Wir haben die aktuelle Bedeutung der – bewirtschafteten – Parkplätze dort offenbar unterschätzt. Deswegen haben wir einen Kompromiss im Veedelsbeirat gefunden, der nun auch politisch beschlossen wurde. Es gibt jetzt wieder etwas mehr Parkplätze. Der Verkehrsversuch ist aber nicht – wie es an mancher Stelle hieß – gescheitert, wir haben Anpassungen vorgenommen, wie sie im Rahmen eines Versuches auch sinnvoll sind. Langfristig ist aber auch klar, dass sich die Struktur im Veedel insgesamt durch den Deutzer Hafen verändern wird und die Attraktivität und Aufenthaltsqualität der Deutzer Freiheit verbessert werden soll.

Sollte man den Einzelhandel nicht früher einbeziehen?

Ja, das ist sicher ein Erfahrungswert aus dem Verkehrsversuch in Deutz.

Warum wird es erstmal keine weiteren Verkehrsversuche geben?

Weil uns dafür die Kapazitäten fehlen.

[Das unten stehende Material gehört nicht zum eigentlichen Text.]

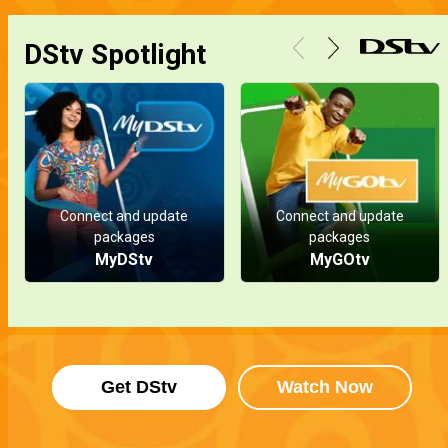
Doris is pregnant – Ripples
DStv Spotlight
In a surprising turn of events, Doris discovers she's pregnant, but the identity of the father remains a mystery. Meanwhile, Talab Abass receives an unexpected visitor.
Mourning a loss – Ripples
While Halima grieves her loss, a glimmer of hope emerges as Talab Abass awakens from a coma, signaling a potential path to recovery.
Connect and update
Connect and update
Secrets and passion – Ripples
packages
packages
Elo drops a bombshell, exposing Alex and Amber's hidden secret! Meanwhile, Talab Abass faces a shocking auto crash and sparks fly as the flames of passion reignite between Doris and Richard.
MyDStv
MyGOtv
Doris gets her company back – Ripples
An unexpected twist in the Will hands Doris the chance to reclaim her company from Talab Abass in DP Oil.
Get DStv
Watch Now
The sabotage – Ripples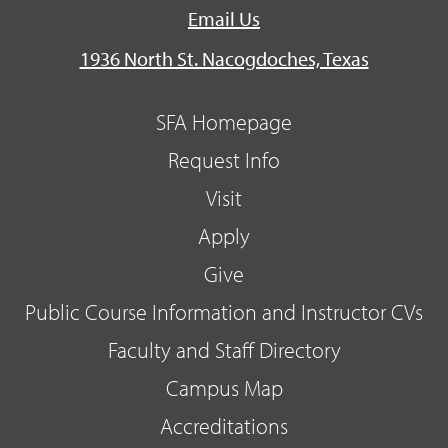
Email Us
1936 North St. Nacogdoches, Texas
SFA Homepage
Request Info
Visit
Apply
Give
Public Course Information and Instructor CVs
Faculty and Staff Directory
Campus Map
Accreditations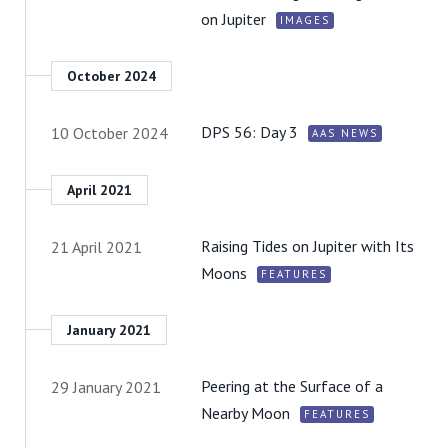
on Jupiter
IMAGES
October 2024
DPS 56: Day 3
10 October 2024
AAS NEWS
April 2021
Raising Tides on Jupiter with Its
21 April 2021
Moons
FEATURES
January 2021
Peering at the Surface of a
29 January 2021
Nearby Moon
FEATURES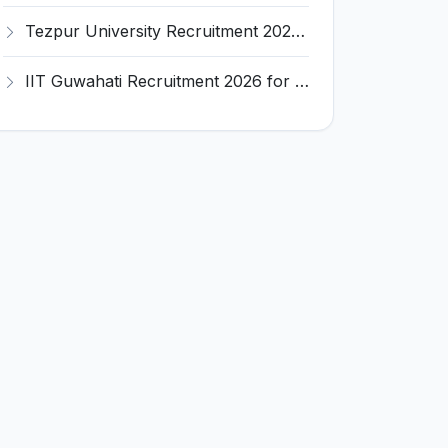
Tezpur University Recruitment 2026 for 1 Assistant Professor (Contractual) – Apply Online @ tezu.ernet.in
IIT Guwahati Recruitment 2026 for 2 Senior Technical Assistant & Assistant Project Scientist – Apply Online @ iitg.ac.in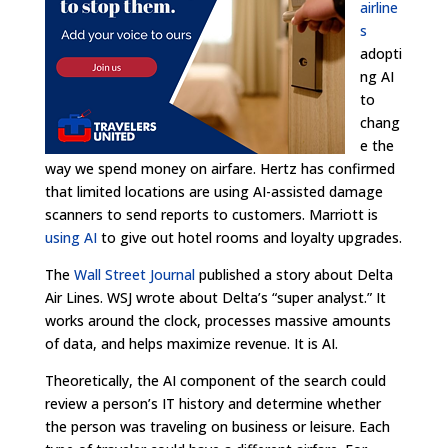
airline
s
adopti
ng AI
to
chang
e the
way we spend money on airfare. Hertz has confirmed
that limited locations are using AI-assisted damage
scanners to send reports to customers. Marriott is
using AI
to give out hotel rooms and loyalty upgrades.
The
Wall Street Journal
published a story about Delta
Air Lines. WSJ wrote about Delta’s “super analyst.” It
works around the clock, processes massive amounts
of data, and helps maximize revenue. It is AI.
Theoretically, the AI component of the search could
review a person’s IT history and determine whether
the person was traveling on business or leisure. Each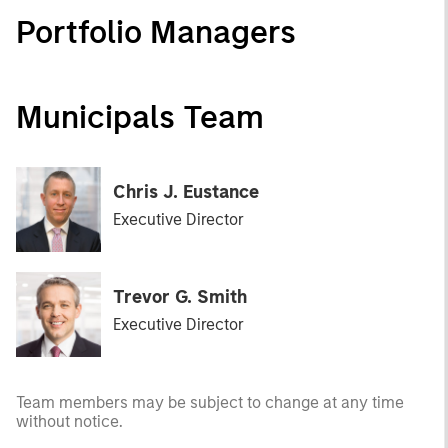
Portfolio Managers
Municipals Team
Chris J. Eustance
Executive Director
Trevor G. Smith
Executive Director
Team members may be subject to change at any time
without notice.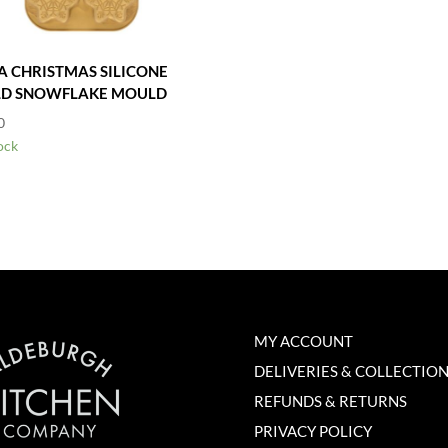
A CHRISTMAS SILICONE
D SNOWFLAKE MOULD
0
ock
MY ACCOUNT
DELIVERIES & COLLECTIO
REFUNDS & RETURNS
PRIVACY POLICY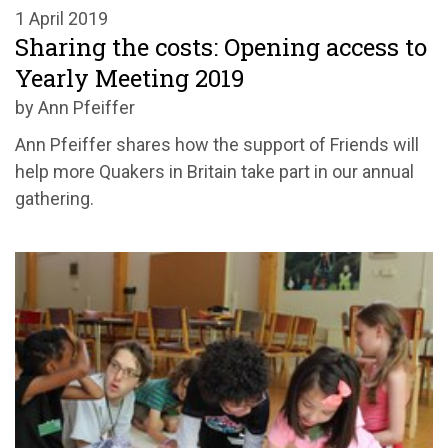
1 April 2019
Sharing the costs: Opening access to
Yearly Meeting 2019
by Ann Pfeiffer
Ann Pfeiffer shares how the support of Friends will
help more Quakers in Britain take part in our annual
gathering.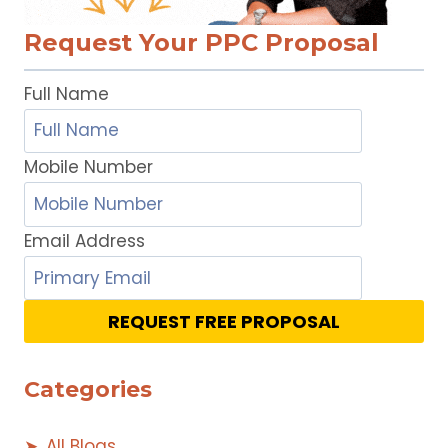
Request Your PPC Proposal
Full Name
Mobile Number
Email Address
REQUEST FREE PROPOSAL
Categories
All Blogs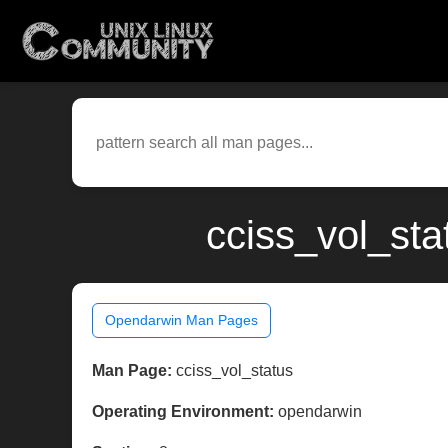
cciss_vol_st
Opendarwin Man Pages
Man Page:
cciss_vol_status
Operating Environment:
opendarwin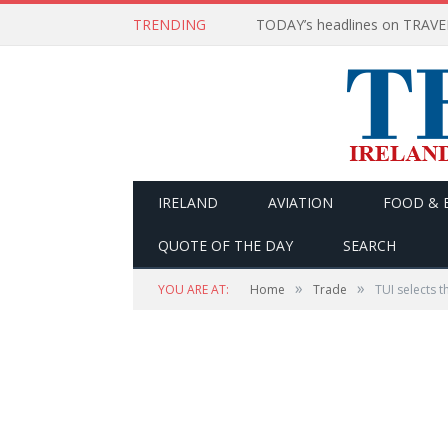
TRENDING
IRELAND
AVIATION
FOOD & 
QUOTE OF THE DAY
SEARCH
»
»
YOU ARE AT:
Home
Trade
TUI selects t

Wir wollen jeden Versuch kontinuierlich und intensiv begleiten, das wäre nicht möglich, wenn wir noch mehr starten. Außerdem wollen wir die Ergebnisse der laufenden Projekte abwarten, um diese auf die nächsten Projekte anzuwenden. Denn grundsätzlich halten wir Verkehrsversuche weiterhin für ein gutes Instrument.

Für die Verkehrswende reichen Versuche nicht aus, es braucht auch einen Ausbau des Bus- und Bahnnetzes. Woran arbeiten Sie dort?

Wir haben hier eine ganze Reihe von Projekten auf der Agenda, die wir in der neuen ÖPNV-Netzentwicklung zusammengefasst haben. Es steht die Entscheidung zur südlichen Verlängerung der Stadtbahn in Richtung Rondorf und Mechenisch bevor, an der Bonner Straße bauen wir bereits. Ein wichtiges Projekt ist natürlich der Ausbau der Ost-West-Achse, hier starten wir in diesem Jahr den Entscheidungsprozess zur Frage, ob es einen Tunnel geben soll oder nicht. Auch die Linie 4 wollen wir ausbauen, in Widdersdorf wartet man seit Jahren auf eine bessere Anbindung – hier sind wir in der Planung bereits einige Schritte weitergekommen. Bei der Verbindung Köln-Niederkassel-Bonn haben wir uns inzwischen mit den anderen Kommunen verständigt und einen Förderbescheid für die Planung vom Land bekommen. Beim S-Bahn-Ausbau der Deutschen Bahn wird in den nächsten Jahren ebenfalls viel passieren, wir müssen unsere Maßnahmen darauf abstimmen. Es gibt wahnsinnig viel zu tun!

Wie wollen Sie beim Netzausbau schneller werden?

Wir schauen hier auch in Richtung Land und Bund und wollen frühzeitig Finanzierungsvereinbarungen abschließen. Die Bundesfinanzierung wurde und wird weiterhin deutlich ausgeweitet, das hilft für die Verkehrsprojekte. Unser Austausch mit dem Land ist sehr gut. Wir müssen insbesondere bei Planung und Genehmigungsverfahren noch deutlich schneller werden und nutzen dafür alle Instrumente, die wir haben.